The Food Security Challenge, said GAC, was to “facilitate multi-stakeholder partnerships and mobilize investments that contribute to food security, nutrition and agricultural growth.”

It said the Grow Asia program involved “establishing a Grow Asia Secretariat; convening stakeholders and brokering four country-level platforms in Vietnam, Indonesia, Burma and the Philippines; [and] supporting innovation within each of the four country-level platforms.”

GAC spent $10 million on the “Global Alliance for Trade Facilitation,” described as a plan to “support sustainable economic growth and increase employment from the expedited movement, release and clearance of goods and the associated reduction in trade costs.”

And GAC spent another $5.933 million on the Global Plastic Action Partnership. The aim of the program is to “contribute to the diversion of plastic pollution in rivers, deltas and oceans at global and national levels.”

It included workshops with non-governmental organizations and academics, along with “organizing outreach events to ensure that plastics-related policies receive the endorsement of government agencies and NGOs focused on women’s issues in target countries.”

The Department of Finance paid $9,841 in travel expenses to send Jennifer Blanke to a WEF conference in Switzerland. She was on the now-disbanded Advisory Council on Economic Growth set up by former finance minister Bill Morneau.

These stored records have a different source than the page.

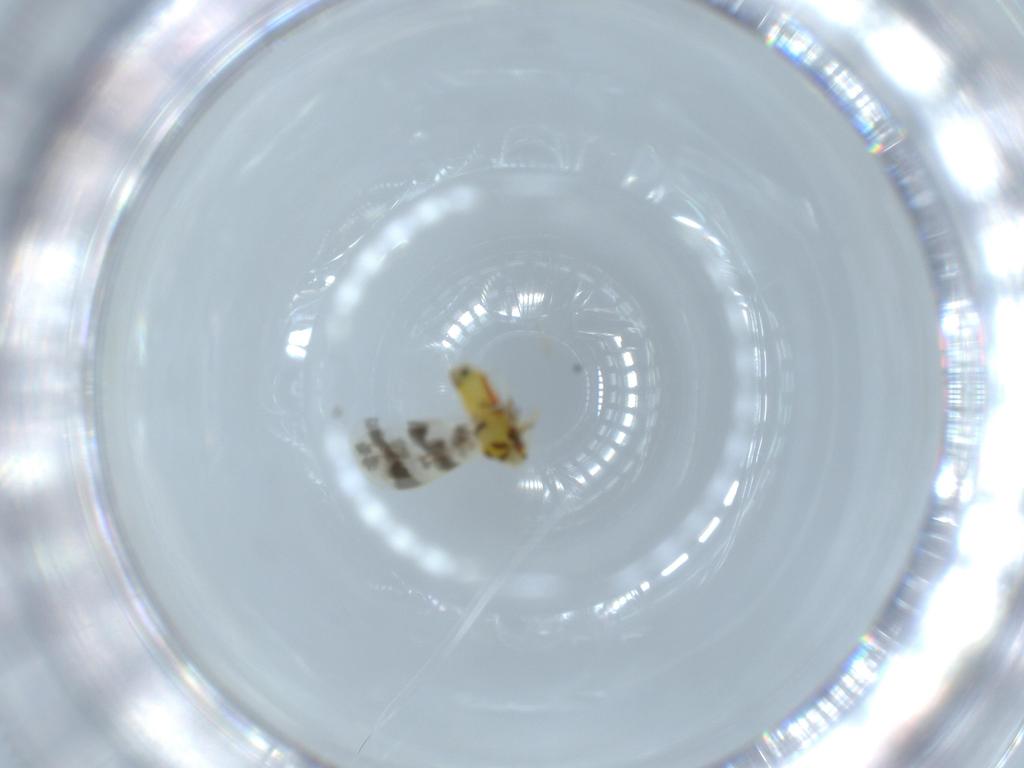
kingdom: Animalia
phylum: Arthropoda
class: Insecta
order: Hemiptera
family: Aleyrodidae
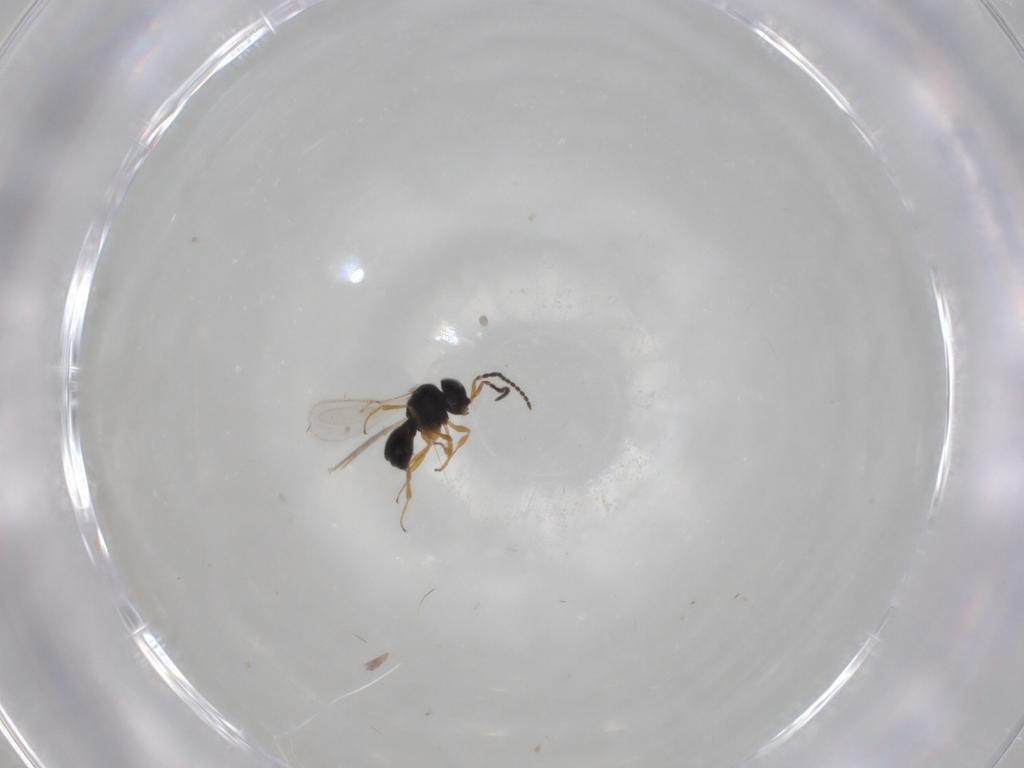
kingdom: Animalia
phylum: Arthropoda
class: Insecta
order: Hymenoptera
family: Scelionidae
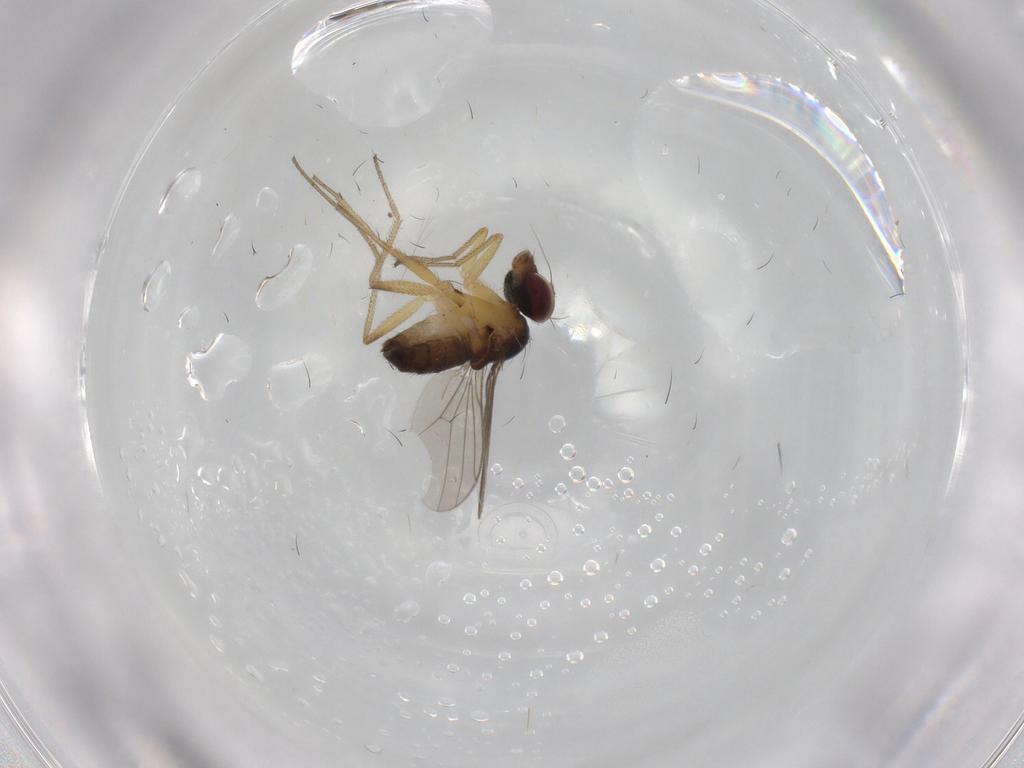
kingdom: Animalia
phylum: Arthropoda
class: Insecta
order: Diptera
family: Dolichopodidae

She was also a former chief economist with the WEF.

Fisheries and Oceans Canada spent just over $990,000 to support “Friends of Ocean Action,” which the WEF describes as a “a unique, informal group of ocean leaders” looking for solutions to the problems facing the world’s oceans. Money spent included wages, consulting, conferences, travel expenses, and direct support to the office of the U.N. Secretary-General Special Envoy for the Ocean.

Environment and Climate Change Canada spent just under $494,000 on the “New Nature Economy Report.” The report’s goal was to establish a business case for safeguarding nature and was directed at senior decision-makers in governments and businesses.

Total WEF funding from Canada—just under $23.5 million—stretched from Nov. 4, 2015, to June 20, 2023.

The report noted that the first disbursement of the three $2 million payments for Grow Asia and the Global Challenge on Food Security and Agriculture was made before Nov. 4, 2015, when the Liberals first formed government.